=== List of tasks ===
1. From the excerpt on 0% intro APR cards, answer each question on its own line:
(a) What share of a FICO score does the credit utilization ratio make up?
(b) For how long does the 0% intro rate on the Discover it® Cash Back card last?
(c) What can you set up to avoid an early end to the intro rate?
2. Please reproduce the stretch of the excerpt on 0% intro APR cards from "Discover it® Cash" through "no annual fee.".

When will you get charged interest?

You’ll owe interest on the card whenever your introductory rate ends. The card issuer will let you know the length of the introductory period when you sign up for the card, but if you forget, you can always call to double-check.

Some issuers automatically end the introductory rate if you’re late on a monthly payment during that period, so make sure you know the terms of your card. One way to avoid an early end to the intro rate is to set up automatic payments for at least the minimum amount you owe each month. That way, you’ll never accidentally forget to make a payment on time, and you can always make larger payments as needed to further pay down the balance.

How to use your card when the 0% intro APR period ends

Once the APR on your card has ended, you’ll want to use it the same way you’d use a traditional credit card, with the goal of spending only what you can pay off at the end of each month. Do that and you won’t have to deal with the high interest rates you were trying to avoid in the first place.

Once the introductory offer ends, you may also decide not to use the card anymore. You’ll want to consider any potential rewards as well as the card’s annual fee (if it has one) in determining whether you want to keep it in your wallet.

One note: If the card does not have an annual fee, it may make sense to keep it open even if you’re not using it in order to avoid any potential short-term damage to your credit score by closing it. When you close a credit card, that account’s credit limit will no longer be factored into your credit utilization ratio, which makes up 30% of your FICO score.

Depending on what balances you carry on other credit cards you own, closing your 0% APR card could raise your credit utilization ratio and lower your score. To calculate your credit utilization ratio, use Creditcards.com’s credit utilization calculator.

Best cards for 0% intro APR

The best 0% intro APR card for you will depend on several factors, including which card you qualify for, the credit limit you need, the rewards or perks, and the cost of fees. Some cards to consider include:

Discover it® Cash Back

The 0% intro rate lasts for 15 months on new purchases and balance transfers. The balance transfer fee is 3% of each transfer during the introductory period and 5% for transfers made after that. After the introductory rate expires, the regular interest rate is variable and ranges between 13.49% and 24.49%, depending on your credit and the prime rate. There is no annual fee.

[Lines of data]
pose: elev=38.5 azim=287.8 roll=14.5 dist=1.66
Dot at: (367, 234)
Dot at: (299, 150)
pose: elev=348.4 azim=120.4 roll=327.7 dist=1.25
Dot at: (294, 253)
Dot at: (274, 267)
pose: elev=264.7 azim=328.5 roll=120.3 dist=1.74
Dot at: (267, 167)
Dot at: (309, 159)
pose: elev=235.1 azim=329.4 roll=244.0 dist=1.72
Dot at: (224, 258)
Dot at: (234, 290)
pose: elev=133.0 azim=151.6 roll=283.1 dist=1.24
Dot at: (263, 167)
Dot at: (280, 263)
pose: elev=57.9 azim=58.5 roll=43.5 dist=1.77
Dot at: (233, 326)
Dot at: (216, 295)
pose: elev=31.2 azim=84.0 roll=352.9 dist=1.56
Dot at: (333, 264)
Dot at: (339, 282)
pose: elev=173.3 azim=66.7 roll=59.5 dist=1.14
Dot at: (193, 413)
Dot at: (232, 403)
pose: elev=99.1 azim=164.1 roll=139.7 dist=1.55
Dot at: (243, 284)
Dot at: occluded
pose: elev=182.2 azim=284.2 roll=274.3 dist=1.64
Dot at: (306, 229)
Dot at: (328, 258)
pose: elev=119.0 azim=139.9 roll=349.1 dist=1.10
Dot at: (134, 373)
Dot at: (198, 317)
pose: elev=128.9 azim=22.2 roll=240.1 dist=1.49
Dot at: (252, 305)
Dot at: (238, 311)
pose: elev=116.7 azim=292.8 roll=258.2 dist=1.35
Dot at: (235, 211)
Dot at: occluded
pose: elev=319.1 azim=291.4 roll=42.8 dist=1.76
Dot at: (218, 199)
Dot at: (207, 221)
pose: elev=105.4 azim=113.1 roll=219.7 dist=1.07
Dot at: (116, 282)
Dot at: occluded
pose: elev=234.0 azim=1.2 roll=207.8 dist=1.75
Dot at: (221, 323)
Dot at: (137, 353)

=== Responses to the tasks ===
1.
(a) 30%
(b) 15 months, on new purchases and balance transfers
(c) Automatic payments for at least the minimum amount you owe each month

2.
Discover it® Cash Back

The 0% intro rate lasts for 15 months on new purchases and balance transfers. The balance transfer fee is 3% of each transfer during the introductory period and 5% for transfers made after that. After the introductory rate expires, the regular interest rate is variable and ranges between 13.49% and 24.49%, depending on your credit and the prime rate. There is no annual fee.